A long thin rod lies along the x-axis from the origin to x=L, with L= 0.830 m. The mass per unit length, lambda (in kg/m) varies according to the equation lambda =
lambda0(1+1.110x^3). The value of lambda is 0.200 kg/m and x is in meters. Calculate the x-coordinate of the center of mass of the rod.
- How is not 0.415 m?
it is not .415 m because the rod is not uniform
the function for lambda is a 3rd order equation
But I still don't know how to use the equation in order to find the x-coordinate of the center of mass of the rod. I only have the total mass of the rod = 0.1923 kg but I don't know what to do with that value now.

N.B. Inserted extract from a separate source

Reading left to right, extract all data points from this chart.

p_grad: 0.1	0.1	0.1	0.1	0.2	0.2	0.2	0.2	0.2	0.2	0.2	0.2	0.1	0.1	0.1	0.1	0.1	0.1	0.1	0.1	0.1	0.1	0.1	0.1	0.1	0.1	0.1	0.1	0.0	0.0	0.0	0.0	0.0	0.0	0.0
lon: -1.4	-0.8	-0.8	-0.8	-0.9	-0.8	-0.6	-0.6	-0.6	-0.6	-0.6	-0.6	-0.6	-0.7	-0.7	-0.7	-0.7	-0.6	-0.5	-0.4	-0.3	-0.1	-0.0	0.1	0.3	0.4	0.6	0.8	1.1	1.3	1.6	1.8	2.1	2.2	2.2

wouldn't the center of mass be at the center of mass? find the total mass from o to L. Take half of it, set it equal to the integral of lambda*dx from o to X, solve for X.
Now I have some issues with the problem. You give lambda as kg/meter, yet you have in there a 1.10x^3. So what are the units of mass then, as the x^3 is in meter^3. Hmmm.
integral of x dm /integral dm
dm = .2(1+1.11 x^3)dx
int x dm = int .2 (x +1.11 x^4)dx
= .2[.5 x^2 + .222x^5]
int dm = int .2(1+1.11x^3)dx
= .2 [ x + .2775 x^4 ]
so
Xcg=[.5x^2+.222x^5]/[x+.2775 x^4 ]
where x = 0.83
To find the x-coordinate of the center of mass of the rod, we need to use the concept of integration. Here's a step-by-step explanation of how to find the answer:
1. Let's start by finding the total mass of the rod. We can do this by integrating the mass per unit length, lambda, throughout the length of the rod:
M = ∫ (lambda0(1 + 1.110x^3)) dx
2. We are given that lambda0 = 0.200 kg/m and L = 0.830 m. So, we can rewrite the integral as follows:
M = ∫ (0.200(1 + 1.110x^3)) dx, where x varies from 0 to L.
3. After integrating, we obtain the total mass of the rod:
M = [0.200x + (1.110/4)x^4] evaluated from 0 to L
M = (0.200L + (1.110/4)L^4) - (0.200*0 + (1.110/4)*0^4)
M = (0.200L + (1.110/4)L^4) - 0
M = 0.200L + (1.110/4)L^4
4. Now, we need to find the x-coordinate of the center of mass, which is given by the integral:
x_cm = ∫ (x * lambda) dx
5. We can now substitute lambda with its given value:
x_cm = ∫ (x * 0.200(1 + 1.110x^3)) dx, where x varies from 0 to L.
6. After integrating, we obtain the expression for the x-coordinate of the center of mass:
x_cm = [0.200/2 * (1 + 1.110x^3)x^2 + 0.200/4 * (1 + 1.110x^3)x^4] evaluated from 0 to L
x_cm = (0.200/2 * (1 + 1.110L^3)L^2 + 0.200/4 * (1 + 1.110L^3)L^4) - (0.200/2 * (1 + 1.110*0^3)0^2 + 0.200/4 * (1 + 1.110*0^3)0^4)
x_cm = (0.200/2 * (1 + 1.110L^3)L^2 + 0.200/4 * (1 + 1.110L^3)L^4) - 0
x_cm = (0.100(1 + 1.110L^3)L^2 + 0.025(1 + 1.110L^3)L^4)
7. Now we can substitute the given value of L into the equation to find the x-coordinate of the center of mass:
x_cm = (0.100(1 + 1.110(0.830)^3)(0.830)^2 + 0.025(1 + 1.110(0.830)^3)(0.830)^4)
x_cm = 0.415
So, the correct x-coordinate of the center of mass of the rod is indeed 0.415 m.